Roberta Flack
The First Time, Ever I Saw Your Face - 1972
The Definitive Version
My mom and I used to load up our car Saturday night with anything we thought we could sell in the early seventies, then go get in line at the Heart Drive In Theatre approach lanes at 4 am and wait until 8 when they opened the gates. We'd pay four dollars for a car to be sellers at the weekend Swap and Shop. We'd spread our junk out on a blanket and wait in the chilly mornings, trying to woo passersby to buy our pitiful stuff. We were pretty poor so this was an important way to try to get some extra cash, it was alot quicker than a garage sale and you could do it any given weekend.
In the cavernous parking lot of the theater with the curved rows of humped up gravel and the big blank screen, a pole sticking out of the ground with two speakers on it for every parking space, the proprietor would play top forty music through the pole speakers.

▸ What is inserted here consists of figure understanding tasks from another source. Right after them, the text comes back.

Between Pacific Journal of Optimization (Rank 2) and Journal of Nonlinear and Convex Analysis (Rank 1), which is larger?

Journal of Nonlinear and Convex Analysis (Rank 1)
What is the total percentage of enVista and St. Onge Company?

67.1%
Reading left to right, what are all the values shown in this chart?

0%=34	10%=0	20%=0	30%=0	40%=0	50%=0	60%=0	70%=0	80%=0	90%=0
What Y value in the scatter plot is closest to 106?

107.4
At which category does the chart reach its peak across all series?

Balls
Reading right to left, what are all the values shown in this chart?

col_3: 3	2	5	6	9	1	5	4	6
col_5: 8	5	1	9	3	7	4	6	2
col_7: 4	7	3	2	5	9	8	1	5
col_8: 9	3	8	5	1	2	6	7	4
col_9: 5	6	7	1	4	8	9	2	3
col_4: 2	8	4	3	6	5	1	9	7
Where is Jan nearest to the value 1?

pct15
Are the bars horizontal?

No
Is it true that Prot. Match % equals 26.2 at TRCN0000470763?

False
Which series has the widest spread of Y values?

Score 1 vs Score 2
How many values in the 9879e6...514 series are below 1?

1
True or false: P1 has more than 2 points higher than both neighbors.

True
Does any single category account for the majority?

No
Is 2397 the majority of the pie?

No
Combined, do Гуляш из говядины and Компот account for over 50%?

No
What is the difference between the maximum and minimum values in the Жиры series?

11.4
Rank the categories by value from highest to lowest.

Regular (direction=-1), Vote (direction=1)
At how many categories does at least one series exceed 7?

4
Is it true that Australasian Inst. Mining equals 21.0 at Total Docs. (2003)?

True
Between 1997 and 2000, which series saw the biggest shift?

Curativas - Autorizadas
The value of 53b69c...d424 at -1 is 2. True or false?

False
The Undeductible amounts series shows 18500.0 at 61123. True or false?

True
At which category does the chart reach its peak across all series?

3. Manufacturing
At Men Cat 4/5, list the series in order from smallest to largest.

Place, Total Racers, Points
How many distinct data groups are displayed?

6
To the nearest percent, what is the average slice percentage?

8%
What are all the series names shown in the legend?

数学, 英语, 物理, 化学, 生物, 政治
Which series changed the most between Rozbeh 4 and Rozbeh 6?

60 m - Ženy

Tinny, but with all the echos and hundreds of speakers, it had a haunting ethereal sound coming from everywhere. One song stands out above all the rest from this time period as being evocative and otherwordly to me - hearing it in that environment. Roberta Flack and her megahit The First Time Ever I Saw Your Face.
Well, I've set the stage, now you can imagine how the song sounds to me and always will.
Worshipful, sad, poignant, hopeful, wistful, and full of Spirit.